La cyberdépendance est un nouveau terme utilisé pour définir un usage excessif d’Internet et des jeux vidéos.

À l’heure actuelle, rares sont les enfants ne possédant pas de console de jeu ou n’ayant pas accès à Internet. Il faut également noter que plus de 12,5 % des jeunes de dix à vingt ans passent plus de quatre heures par jour devant les jeux vidéos, ce qui entraîne une série de problèmes tels que des conflits familiaux, une modification de l’humeur, une certaine agressivité,

C’est en collaboration avec Infor-Drogues et l’écrivain Nicolas Ancion que la ministre de la Culture, de l’Audiovisuel, de la Santé et de l’Égalité des chances de la Fédération Wallonie-Bruxelles, Fadila Laanan, a décidé de s’attaquer au problème de la cyberdépendance chez les dix-douze ans.

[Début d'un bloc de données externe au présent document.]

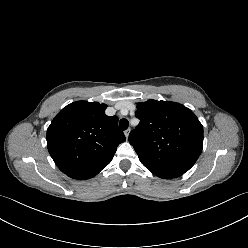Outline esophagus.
<instances>
[{
	"mask_svg": "<svg viewBox=\"0 0 248 248\" xmlns=\"http://www.w3.org/2000/svg\"><path fill=\"white\" fill-rule=\"evenodd\" d=\"M129 133H130V129H127V130L124 131V134H125V137H126V138H128Z\"/></svg>",
	"mask_w": 248,
	"mask_h": 248,
	"instance_id": "34e87169",
	"label": "esophagus"
}]
</instances>
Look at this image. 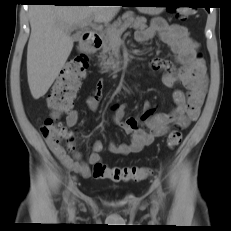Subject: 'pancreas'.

Pour ce faire, ils s’étaient tous trois donnés rendez-vous le 6 novembre dernier dans l’enceinte de l’école communale fondamentale de Xhovémont (Liège) lors de la journée baptisée "J’arrête quand je veux", du nom de l’ouvrage de Nicolas Ancion et de la brochure réalisée par Infor-Drogues.

Au cours de cette journée, la classe de 6e de Catherine Méan tournait une émission pilote aux dialogues improvisés sur ce même sujet pour l’émission "Ma classe fait sa télé" de la RTBF. Le scénario avait été établi par les élèves à partir de l’ouvrage de Nicolas Ancion.

Ensuite, les écoliers ont pu parler de leur propre relation aux jeux vidéos ainsi qu’échanger avec la ministre. Celle-ci leur a exprimé son point de vue : "Tout excès est nocif, c’est une question de limite. Une vie saine est une vie composée d’activités variées. En tant que ministre de la Santé, il me tient à cœur de m’employer à résoudre cette dépendance." Elle regrette également le temps où la lecture suffisait à s’évader, où les jeunes prenaient l’air au lieu de rester cloîtrés devant un écran. Elle encourage également les parents à être vigilants face aux limites d’âge inscrites sur les jeux vidéos. En effet, "certaines images trop violentes peuvent porter atteinte à l’imaginaire des enfants."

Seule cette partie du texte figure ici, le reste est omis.